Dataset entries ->
------------------------------------------------------------------------
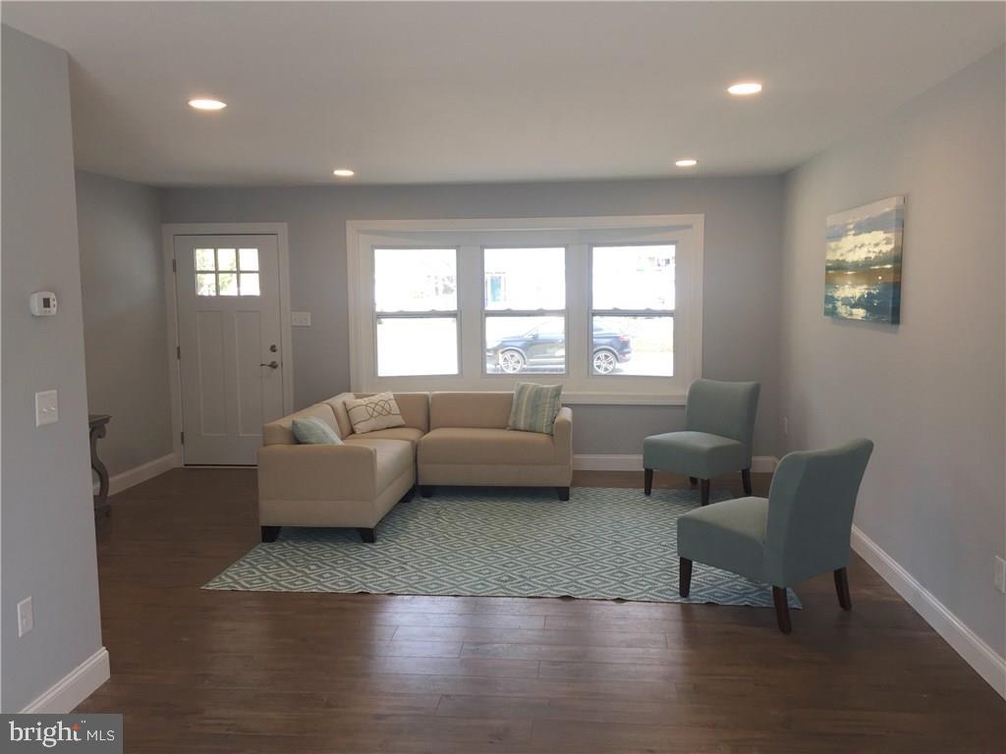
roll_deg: -0.5
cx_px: 503
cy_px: 377
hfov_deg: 61.7
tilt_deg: -5.5
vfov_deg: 48.2
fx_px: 843
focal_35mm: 29
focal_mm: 4.15
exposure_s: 1/60
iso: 32
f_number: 2.2
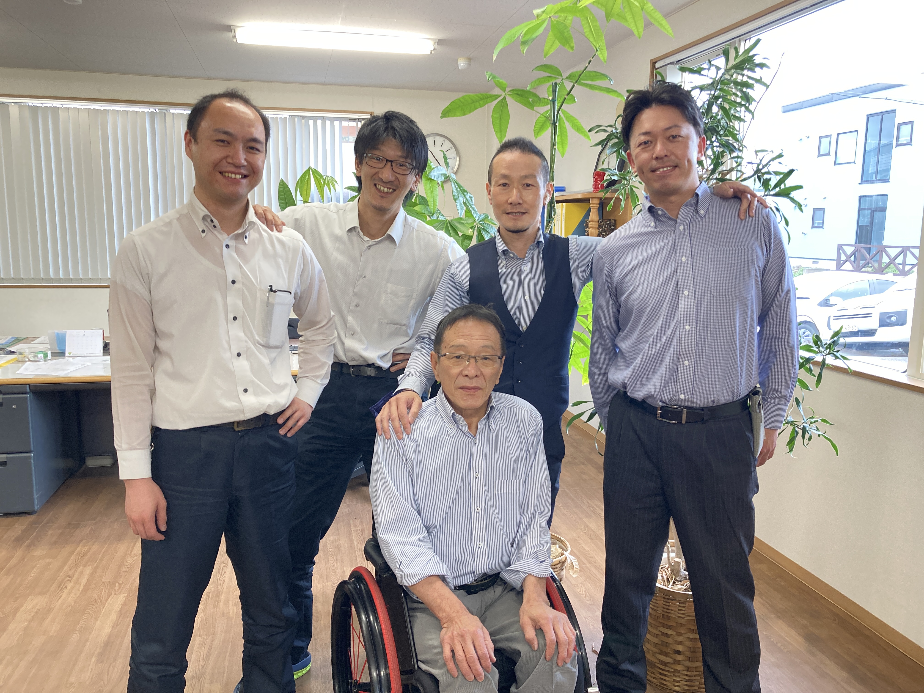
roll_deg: -0.4
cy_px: 346
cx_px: 462
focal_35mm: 28
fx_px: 747
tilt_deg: -8.0
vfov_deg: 49.7
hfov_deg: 63.4
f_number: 1.8
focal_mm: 3.99
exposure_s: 1/50
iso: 125
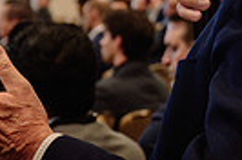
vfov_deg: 10.6
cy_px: 43
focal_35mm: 129
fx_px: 865
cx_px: -82
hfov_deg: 15.1
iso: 1600
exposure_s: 1/200
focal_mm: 29.5
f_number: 2.8
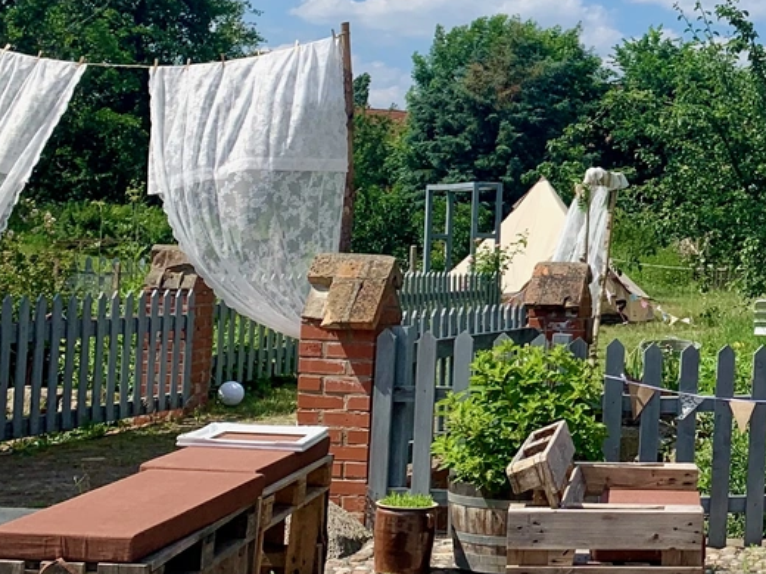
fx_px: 1660
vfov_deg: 19.6
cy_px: 211
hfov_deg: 23.5
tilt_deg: +2.6
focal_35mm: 75
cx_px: 940
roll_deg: -2.0
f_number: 1.8
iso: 25
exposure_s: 1/2755
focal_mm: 4.25
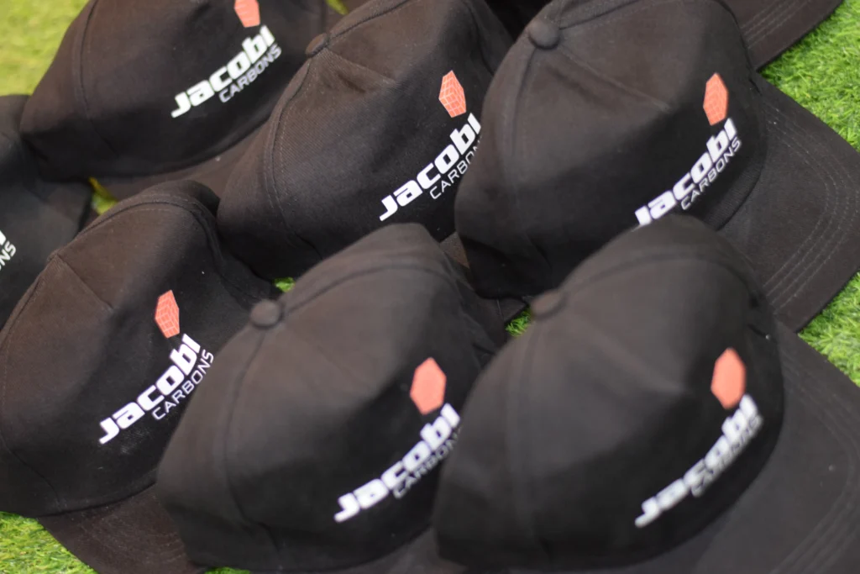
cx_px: 430
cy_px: 287
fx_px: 1792
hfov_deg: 27.0
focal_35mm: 75
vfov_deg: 18.2
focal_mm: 50
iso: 2200
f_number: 1.8
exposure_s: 1/60
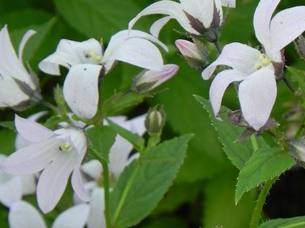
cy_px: 116
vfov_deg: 2.9
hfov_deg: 3.9
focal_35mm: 512
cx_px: 134
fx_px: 4510
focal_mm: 51.8
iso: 160
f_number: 5
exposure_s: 1/60
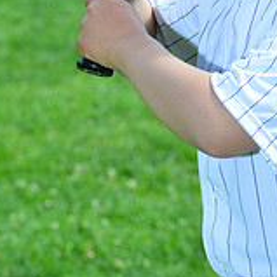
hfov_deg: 4.5
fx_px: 3513
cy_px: -73
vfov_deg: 4.5
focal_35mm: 388
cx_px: 313
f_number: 8
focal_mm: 125
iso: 160
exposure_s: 1/200
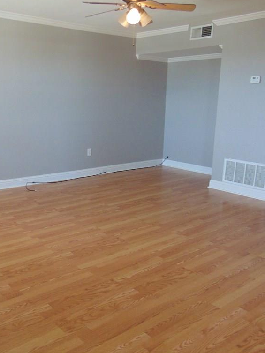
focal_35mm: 34
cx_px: 92
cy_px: 173
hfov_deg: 41.4
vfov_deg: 53.9
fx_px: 347
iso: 200
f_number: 3
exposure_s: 1/30
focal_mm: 4.5
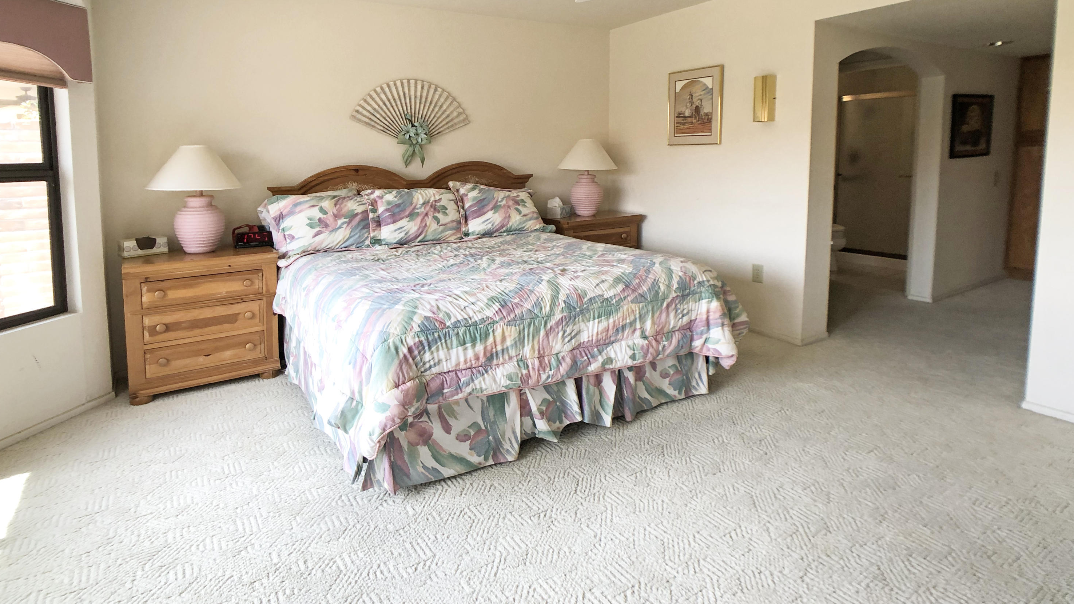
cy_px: 234
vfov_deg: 37.6
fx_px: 883
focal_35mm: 31
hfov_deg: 62.6
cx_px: 532
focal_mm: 4
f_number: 1.8
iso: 25
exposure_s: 1/30
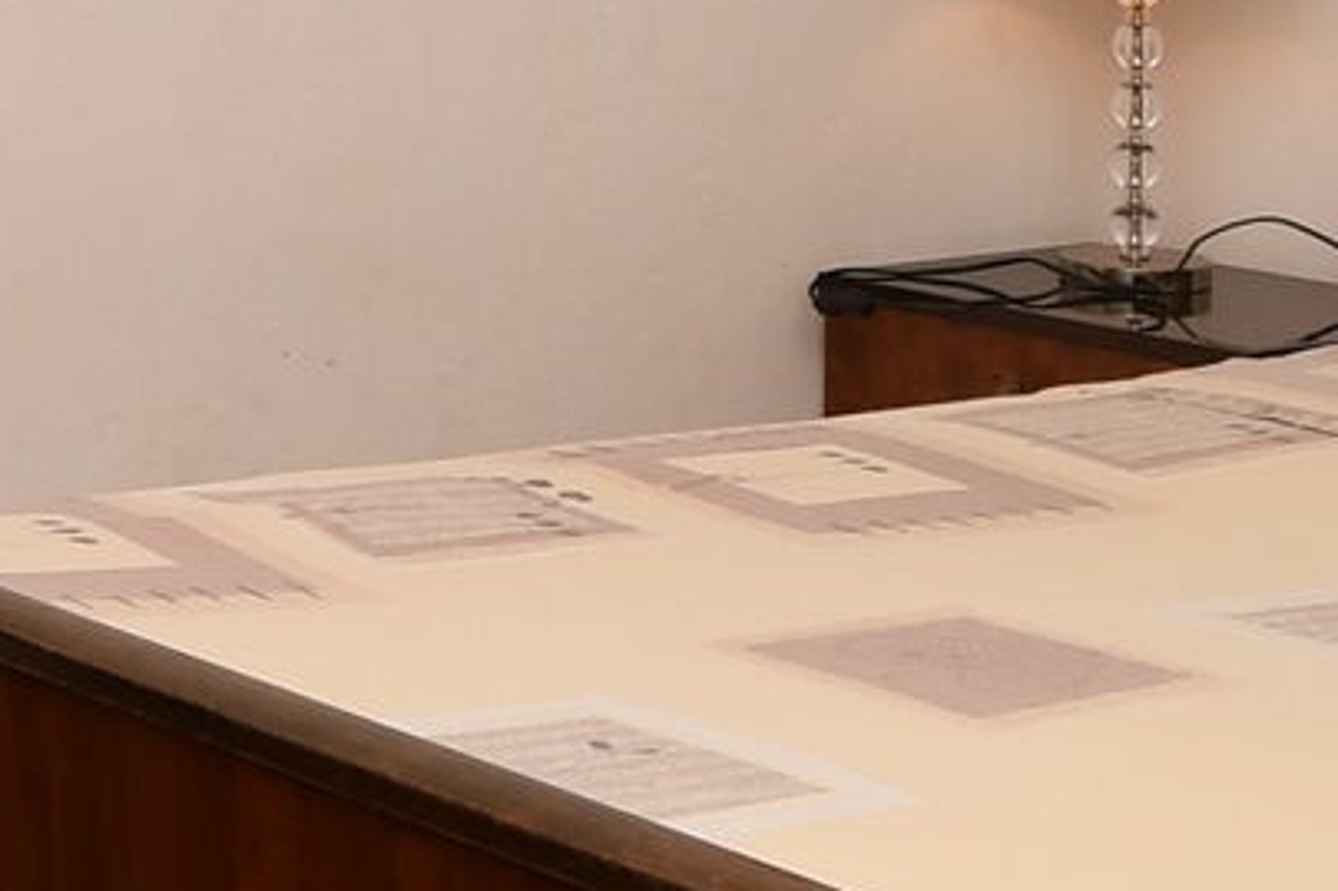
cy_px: -349
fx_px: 3864
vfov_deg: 12.6
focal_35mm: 104
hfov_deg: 18.8
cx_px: -172
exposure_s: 1/100
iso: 160
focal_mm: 10
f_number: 8
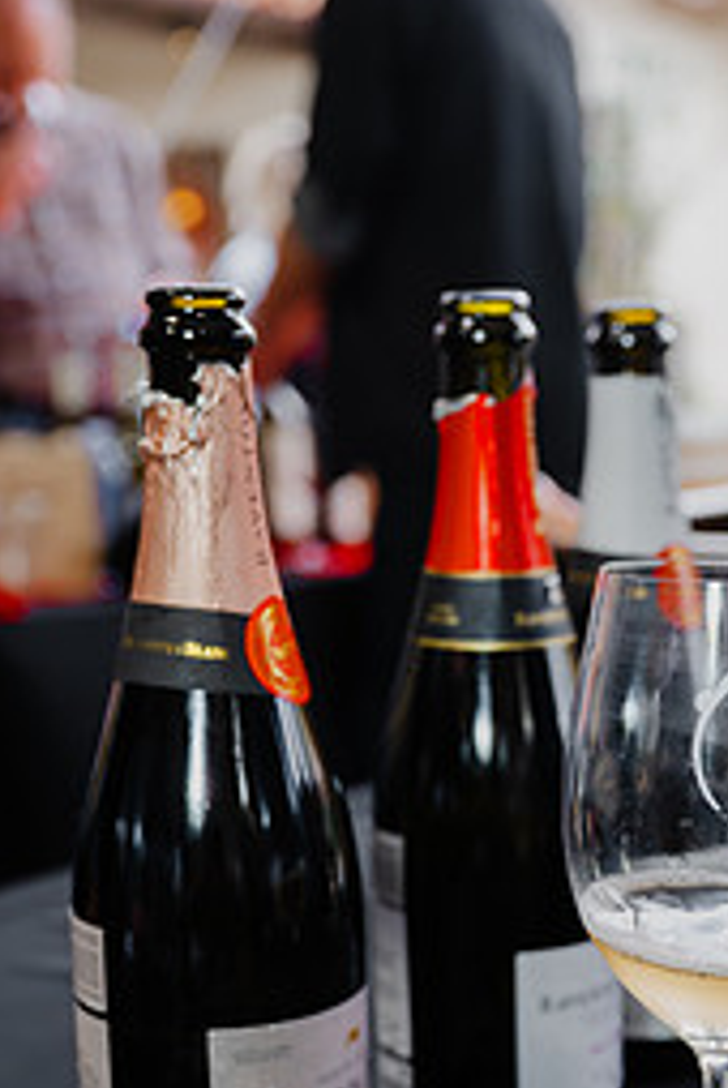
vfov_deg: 28.5
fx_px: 2087
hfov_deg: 19.6
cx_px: 570
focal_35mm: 69
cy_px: 887
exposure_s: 1/60
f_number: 4
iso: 640
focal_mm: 39
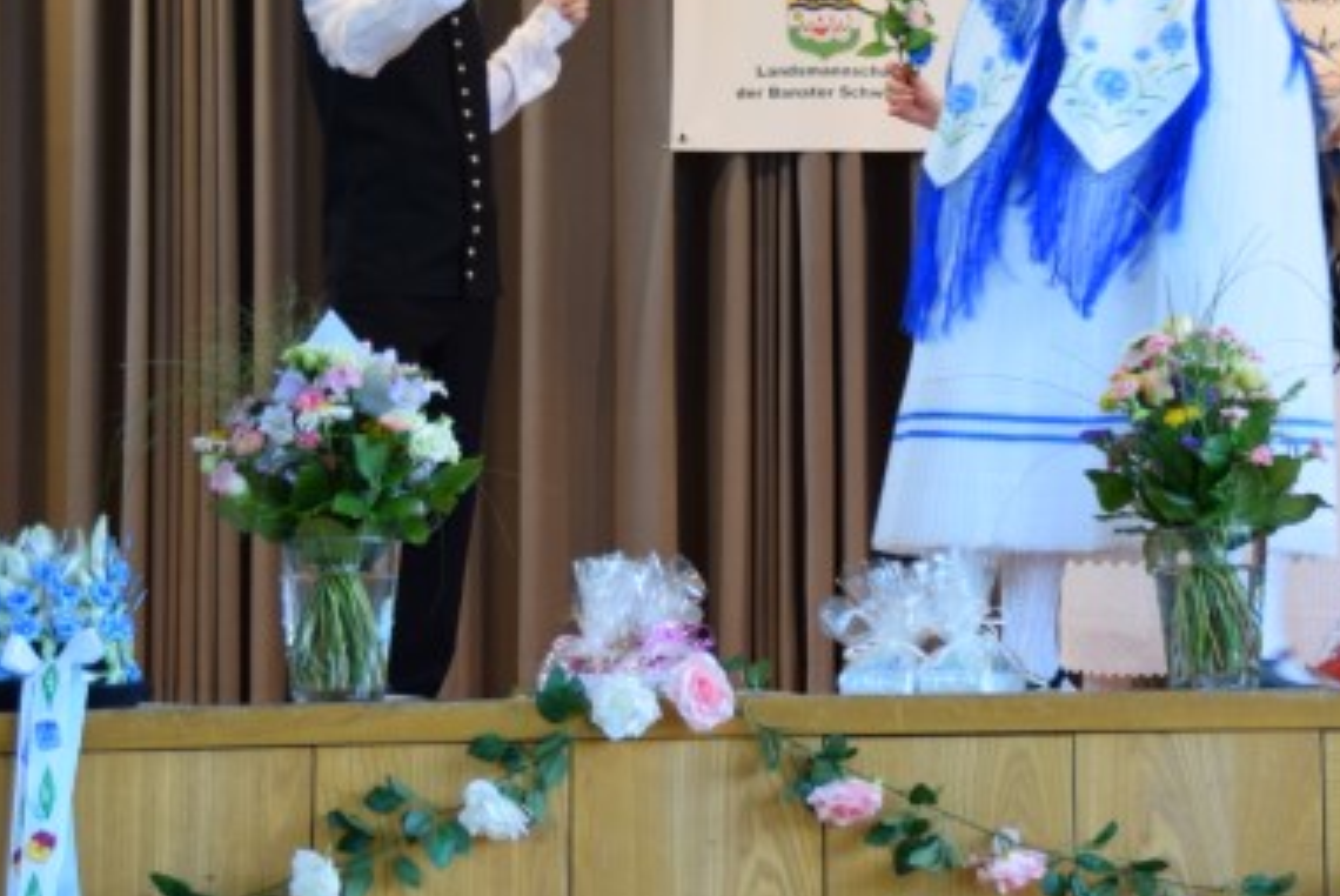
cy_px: 228
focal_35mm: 164
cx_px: 1051
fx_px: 6109
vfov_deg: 8.4
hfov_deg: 12.5
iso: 800
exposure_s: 1/60
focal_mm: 52
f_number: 4.8
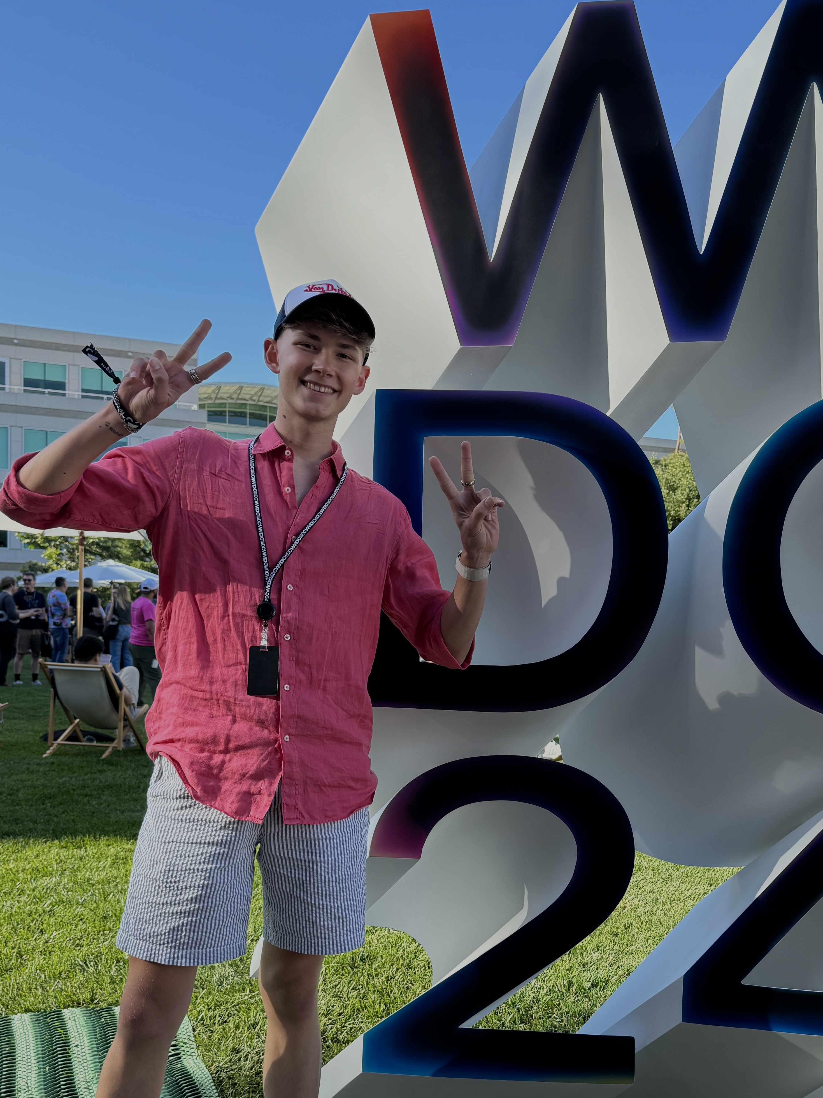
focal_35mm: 35
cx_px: 526
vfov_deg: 52.3
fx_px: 1109
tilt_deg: -0.8
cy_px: 660
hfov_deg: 40.4
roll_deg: -1.4
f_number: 1.78
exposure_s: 1/1112
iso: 80
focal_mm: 6.76
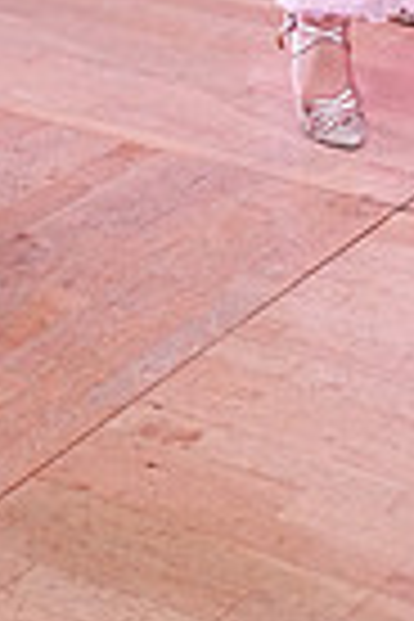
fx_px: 2467
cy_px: -580
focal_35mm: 143
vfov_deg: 12.7
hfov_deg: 9.6
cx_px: 110
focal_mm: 34
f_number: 6.3
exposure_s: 1/250
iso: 2500
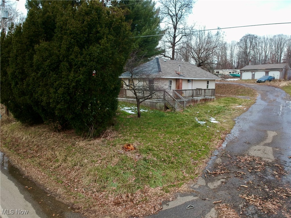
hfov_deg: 69.4
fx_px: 210
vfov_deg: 54.9
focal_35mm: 25
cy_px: 109
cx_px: 146
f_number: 2.6
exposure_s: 1/320
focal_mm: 4.49
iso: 100
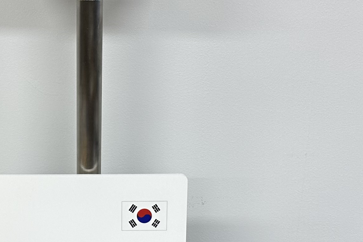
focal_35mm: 87
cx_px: 78
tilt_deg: -25.9
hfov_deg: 23.1
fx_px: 877
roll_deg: +0.4
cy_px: 254
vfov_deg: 15.4
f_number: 1.78
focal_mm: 6.86
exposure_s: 1/120
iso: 100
------------------------------------------------------------------------
ABOUT THIS EXERCISE -> Your output should be exactly the lines of the records above from the one with "focal_35mm: 25" through the last, both ends included, with pictures excluded.

TASK ANSWER ->
focal_35mm: 25
cy_px: 109
cx_px: 146
f_number: 2.6
exposure_s: 1/320
focal_mm: 4.49
iso: 100
focal_35mm: 87
cx_px: 78
tilt_deg: -25.9
hfov_deg: 23.1
fx_px: 877
roll_deg: +0.4
cy_px: 254
vfov_deg: 15.4
f_number: 1.78
focal_mm: 6.86
exposure_s: 1/120
iso: 100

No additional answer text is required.